__Data under study__

=-=-=

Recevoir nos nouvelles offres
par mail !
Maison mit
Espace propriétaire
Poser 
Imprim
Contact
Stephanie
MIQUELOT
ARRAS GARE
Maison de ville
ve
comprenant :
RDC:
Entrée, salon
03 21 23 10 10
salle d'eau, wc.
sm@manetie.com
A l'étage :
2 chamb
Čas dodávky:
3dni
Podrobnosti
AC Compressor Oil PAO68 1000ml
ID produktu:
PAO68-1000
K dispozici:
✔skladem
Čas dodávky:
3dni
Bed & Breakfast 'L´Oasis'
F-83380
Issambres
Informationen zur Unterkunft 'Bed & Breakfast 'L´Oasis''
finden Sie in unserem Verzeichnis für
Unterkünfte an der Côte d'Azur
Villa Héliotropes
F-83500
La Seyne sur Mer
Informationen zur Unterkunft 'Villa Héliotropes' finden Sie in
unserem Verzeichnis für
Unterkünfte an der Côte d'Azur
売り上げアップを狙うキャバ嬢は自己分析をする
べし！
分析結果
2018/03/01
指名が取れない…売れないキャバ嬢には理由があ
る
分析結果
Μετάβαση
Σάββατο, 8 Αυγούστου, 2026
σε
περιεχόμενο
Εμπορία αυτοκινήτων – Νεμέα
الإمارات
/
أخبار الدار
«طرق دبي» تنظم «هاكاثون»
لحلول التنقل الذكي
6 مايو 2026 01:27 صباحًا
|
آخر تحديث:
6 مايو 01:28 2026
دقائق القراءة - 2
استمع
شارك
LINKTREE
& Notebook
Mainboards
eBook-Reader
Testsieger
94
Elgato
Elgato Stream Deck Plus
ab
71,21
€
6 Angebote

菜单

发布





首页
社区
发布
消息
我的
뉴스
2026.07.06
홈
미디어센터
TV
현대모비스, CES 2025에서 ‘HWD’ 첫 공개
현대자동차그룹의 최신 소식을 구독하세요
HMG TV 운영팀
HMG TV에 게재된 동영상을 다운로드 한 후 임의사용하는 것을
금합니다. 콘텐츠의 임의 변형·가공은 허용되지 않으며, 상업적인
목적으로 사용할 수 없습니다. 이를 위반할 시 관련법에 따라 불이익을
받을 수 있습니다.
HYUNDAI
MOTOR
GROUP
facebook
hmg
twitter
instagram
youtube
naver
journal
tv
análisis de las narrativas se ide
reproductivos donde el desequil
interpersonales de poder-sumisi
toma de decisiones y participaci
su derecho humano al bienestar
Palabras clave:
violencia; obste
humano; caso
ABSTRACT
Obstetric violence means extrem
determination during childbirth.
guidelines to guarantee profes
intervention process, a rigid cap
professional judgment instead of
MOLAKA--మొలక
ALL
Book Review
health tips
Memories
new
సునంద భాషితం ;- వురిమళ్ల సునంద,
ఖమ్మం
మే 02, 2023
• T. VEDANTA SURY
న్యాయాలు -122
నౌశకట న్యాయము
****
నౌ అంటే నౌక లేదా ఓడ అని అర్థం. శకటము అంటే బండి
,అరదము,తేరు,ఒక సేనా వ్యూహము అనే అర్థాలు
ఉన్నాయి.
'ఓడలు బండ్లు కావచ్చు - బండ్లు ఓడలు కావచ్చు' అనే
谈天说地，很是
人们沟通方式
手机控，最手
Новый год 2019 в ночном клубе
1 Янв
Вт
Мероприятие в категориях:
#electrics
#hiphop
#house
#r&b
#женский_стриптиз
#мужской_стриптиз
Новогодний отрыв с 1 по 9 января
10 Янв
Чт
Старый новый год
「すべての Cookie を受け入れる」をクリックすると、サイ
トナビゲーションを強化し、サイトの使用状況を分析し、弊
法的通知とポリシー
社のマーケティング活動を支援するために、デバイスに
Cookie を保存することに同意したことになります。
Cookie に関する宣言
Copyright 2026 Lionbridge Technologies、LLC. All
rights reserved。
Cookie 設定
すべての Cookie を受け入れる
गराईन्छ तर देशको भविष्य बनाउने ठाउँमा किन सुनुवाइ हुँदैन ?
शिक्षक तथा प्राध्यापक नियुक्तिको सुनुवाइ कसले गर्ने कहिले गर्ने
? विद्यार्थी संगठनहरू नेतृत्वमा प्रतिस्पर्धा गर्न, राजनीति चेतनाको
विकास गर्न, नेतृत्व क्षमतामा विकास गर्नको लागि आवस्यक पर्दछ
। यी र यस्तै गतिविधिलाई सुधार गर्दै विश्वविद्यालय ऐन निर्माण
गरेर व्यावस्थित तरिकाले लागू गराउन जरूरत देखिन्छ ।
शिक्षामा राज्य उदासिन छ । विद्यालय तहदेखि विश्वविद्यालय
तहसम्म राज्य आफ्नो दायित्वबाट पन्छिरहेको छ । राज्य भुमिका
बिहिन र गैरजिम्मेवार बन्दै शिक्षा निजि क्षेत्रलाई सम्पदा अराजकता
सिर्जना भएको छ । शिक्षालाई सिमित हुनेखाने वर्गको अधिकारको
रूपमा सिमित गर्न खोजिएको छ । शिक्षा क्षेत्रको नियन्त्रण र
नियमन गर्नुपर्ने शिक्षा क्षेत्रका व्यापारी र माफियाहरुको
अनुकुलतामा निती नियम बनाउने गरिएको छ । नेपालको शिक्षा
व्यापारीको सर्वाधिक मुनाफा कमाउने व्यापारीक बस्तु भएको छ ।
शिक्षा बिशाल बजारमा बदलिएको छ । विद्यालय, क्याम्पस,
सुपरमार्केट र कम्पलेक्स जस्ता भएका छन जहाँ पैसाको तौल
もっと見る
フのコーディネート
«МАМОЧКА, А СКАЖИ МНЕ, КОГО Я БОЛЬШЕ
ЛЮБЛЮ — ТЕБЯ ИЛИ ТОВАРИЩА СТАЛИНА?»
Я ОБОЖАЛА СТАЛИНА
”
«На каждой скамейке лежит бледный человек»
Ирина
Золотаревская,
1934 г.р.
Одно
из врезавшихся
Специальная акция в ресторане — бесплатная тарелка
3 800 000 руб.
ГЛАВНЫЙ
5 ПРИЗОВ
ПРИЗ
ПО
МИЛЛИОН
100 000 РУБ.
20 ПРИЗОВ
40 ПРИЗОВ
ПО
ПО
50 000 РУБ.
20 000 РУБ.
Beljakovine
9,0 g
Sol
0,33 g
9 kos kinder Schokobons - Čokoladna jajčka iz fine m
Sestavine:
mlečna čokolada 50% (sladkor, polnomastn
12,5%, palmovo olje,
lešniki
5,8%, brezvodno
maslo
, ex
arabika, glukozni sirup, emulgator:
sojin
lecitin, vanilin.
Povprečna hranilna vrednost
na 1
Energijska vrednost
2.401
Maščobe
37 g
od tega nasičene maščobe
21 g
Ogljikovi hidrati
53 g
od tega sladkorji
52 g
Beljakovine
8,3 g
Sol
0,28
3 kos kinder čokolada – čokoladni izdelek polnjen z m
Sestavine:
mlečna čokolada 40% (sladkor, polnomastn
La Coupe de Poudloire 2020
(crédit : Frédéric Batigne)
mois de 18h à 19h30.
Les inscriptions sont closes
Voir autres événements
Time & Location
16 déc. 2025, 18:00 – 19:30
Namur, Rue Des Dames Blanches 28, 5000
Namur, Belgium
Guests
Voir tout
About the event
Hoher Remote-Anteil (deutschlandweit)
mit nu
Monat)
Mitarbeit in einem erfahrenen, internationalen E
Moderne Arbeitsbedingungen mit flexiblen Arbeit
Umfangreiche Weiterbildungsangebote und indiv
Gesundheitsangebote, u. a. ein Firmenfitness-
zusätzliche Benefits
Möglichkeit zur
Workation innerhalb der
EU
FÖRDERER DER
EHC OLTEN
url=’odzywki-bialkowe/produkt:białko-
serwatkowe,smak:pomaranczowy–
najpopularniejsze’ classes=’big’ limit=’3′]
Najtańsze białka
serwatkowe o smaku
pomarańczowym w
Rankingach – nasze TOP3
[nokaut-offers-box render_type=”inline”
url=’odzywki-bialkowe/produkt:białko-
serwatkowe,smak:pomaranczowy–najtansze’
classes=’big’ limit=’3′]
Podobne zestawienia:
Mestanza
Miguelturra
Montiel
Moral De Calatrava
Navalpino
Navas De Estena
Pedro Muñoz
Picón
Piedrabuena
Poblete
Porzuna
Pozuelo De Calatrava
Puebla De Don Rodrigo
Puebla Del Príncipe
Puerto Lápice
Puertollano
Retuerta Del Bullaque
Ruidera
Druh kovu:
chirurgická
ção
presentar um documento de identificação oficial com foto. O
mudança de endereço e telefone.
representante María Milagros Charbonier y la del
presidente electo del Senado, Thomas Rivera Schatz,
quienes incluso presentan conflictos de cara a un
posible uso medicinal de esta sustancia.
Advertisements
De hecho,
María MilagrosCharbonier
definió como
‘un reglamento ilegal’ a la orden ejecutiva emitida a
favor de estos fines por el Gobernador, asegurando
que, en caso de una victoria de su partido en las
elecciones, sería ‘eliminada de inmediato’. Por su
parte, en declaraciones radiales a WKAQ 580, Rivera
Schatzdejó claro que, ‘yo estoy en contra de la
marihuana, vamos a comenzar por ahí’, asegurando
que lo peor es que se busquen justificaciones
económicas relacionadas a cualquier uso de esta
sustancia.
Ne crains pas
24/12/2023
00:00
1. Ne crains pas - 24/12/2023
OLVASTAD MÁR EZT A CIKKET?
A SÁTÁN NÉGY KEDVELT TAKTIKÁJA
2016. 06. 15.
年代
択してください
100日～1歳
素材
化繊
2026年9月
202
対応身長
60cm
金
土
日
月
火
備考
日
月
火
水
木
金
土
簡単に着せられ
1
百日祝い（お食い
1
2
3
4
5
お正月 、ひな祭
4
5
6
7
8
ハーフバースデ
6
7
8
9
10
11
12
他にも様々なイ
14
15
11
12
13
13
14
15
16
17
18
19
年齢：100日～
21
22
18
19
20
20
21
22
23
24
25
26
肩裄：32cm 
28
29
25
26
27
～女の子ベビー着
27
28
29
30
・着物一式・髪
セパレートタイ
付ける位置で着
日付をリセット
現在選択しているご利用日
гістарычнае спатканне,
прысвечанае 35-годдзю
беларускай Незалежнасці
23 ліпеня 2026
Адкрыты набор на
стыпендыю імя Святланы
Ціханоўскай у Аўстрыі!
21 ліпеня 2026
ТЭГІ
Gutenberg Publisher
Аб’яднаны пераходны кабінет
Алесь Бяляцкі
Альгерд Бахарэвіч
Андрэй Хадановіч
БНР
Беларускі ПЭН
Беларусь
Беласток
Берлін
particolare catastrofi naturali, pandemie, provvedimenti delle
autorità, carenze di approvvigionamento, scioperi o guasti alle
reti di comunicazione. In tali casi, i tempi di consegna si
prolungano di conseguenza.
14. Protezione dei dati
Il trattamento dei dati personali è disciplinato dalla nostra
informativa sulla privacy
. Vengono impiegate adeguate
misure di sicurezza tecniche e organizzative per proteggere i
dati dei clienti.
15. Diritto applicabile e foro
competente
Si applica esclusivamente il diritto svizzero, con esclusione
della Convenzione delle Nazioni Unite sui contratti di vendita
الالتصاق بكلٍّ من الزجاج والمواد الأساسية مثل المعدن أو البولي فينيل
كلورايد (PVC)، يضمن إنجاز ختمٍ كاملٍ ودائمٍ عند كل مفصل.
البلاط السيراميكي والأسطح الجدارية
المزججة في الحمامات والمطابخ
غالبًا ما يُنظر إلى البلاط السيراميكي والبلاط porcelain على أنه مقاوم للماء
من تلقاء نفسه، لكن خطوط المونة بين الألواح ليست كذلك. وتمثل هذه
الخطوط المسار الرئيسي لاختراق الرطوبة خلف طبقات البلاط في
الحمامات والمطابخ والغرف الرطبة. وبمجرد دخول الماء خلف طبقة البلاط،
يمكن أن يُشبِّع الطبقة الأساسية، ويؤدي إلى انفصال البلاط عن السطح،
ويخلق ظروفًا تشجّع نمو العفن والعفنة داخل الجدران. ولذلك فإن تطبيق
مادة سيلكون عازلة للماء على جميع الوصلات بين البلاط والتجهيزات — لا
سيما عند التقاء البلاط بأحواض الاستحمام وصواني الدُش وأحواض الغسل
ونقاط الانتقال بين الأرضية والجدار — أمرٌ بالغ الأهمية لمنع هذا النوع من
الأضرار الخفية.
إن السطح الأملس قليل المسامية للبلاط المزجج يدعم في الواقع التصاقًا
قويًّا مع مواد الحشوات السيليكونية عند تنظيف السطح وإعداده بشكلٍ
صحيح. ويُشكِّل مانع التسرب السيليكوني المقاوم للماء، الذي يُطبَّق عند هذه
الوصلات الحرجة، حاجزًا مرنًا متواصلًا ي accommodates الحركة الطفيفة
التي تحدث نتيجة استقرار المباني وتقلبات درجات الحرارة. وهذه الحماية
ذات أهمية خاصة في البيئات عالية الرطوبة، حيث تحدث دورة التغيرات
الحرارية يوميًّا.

=-=-=

__What you will do__
Copy out, character for character, the lines from the beginning of the rows up to and including the line containing "Informationen zur Unterkunft 'Bed".

__Result of the exercise__
Recevoir nos nouvelles offres
par mail !
Maison mit
Espace propriétaire
Poser 
Imprim
Contact
Stephanie
MIQUELOT
ARRAS GARE
Maison de ville
ve
comprenant :
RDC:
Entrée, salon
03 21 23 10 10
salle d'eau, wc.
sm@manetie.com
A l'étage :
2 chamb
Čas dodávky:
3dni
Podrobnosti
AC Compressor Oil PAO68 1000ml
ID produktu:
PAO68-1000
K dispozici:
✔skladem
Čas dodávky:
3dni
Bed & Breakfast 'L´Oasis'
F-83380
Issambres
Informationen zur Unterkunft 'Bed & Breakfast 'L´Oasis''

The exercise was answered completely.